I think it would probably be a really big mistake to ASSUME that using an automated stop overnight will work out better in the long run than just leaving a fixed stop-loss above or below a recent swing high or low.
You can try it, of course, if it feels right to you, but the price you’ll sometimes pay for it is that it will take you out of trades by just a few pips, which would have developed really well for you when the retracement that hits the stop-loss is corrected and the trend resumes in the direction of your trade.
The difficulty with doing this is that some or many of the trades which you’re taken out of would have been really profitable if you hadn’t used the automated stop loss.
Personally, I’d find that very worrying indeed.
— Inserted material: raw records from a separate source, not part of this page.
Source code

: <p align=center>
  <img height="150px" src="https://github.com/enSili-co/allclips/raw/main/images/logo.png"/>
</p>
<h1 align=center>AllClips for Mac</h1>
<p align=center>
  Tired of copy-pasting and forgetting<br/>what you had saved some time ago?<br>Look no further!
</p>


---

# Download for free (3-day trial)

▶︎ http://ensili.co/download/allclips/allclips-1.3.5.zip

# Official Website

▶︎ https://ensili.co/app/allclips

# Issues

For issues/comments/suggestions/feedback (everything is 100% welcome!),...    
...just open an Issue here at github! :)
20% of my trades tend to produce 80% of my profits, over the long run (that’s true of most traders, isn’t it?), and those 20% of trades are just the ones an automated stop-loss would take me out of.
For me, it would probably even turn my trading from overall profit into overall loss.
But, again, perhaps that’s just me and my trading.
What matters is for you to learn how to TEST it for yourself and see whether or not you agree, for your trading.
My own guess, however, is that if you test it thoroughly, you’ll decide not to use it (I’m saying that because it’s certainly what’s happened with all the other people I know who have tested it out for themselves).
Generally, the people using this are all the ones who - for whatever reason - haven’t actually tested it properly for themselves.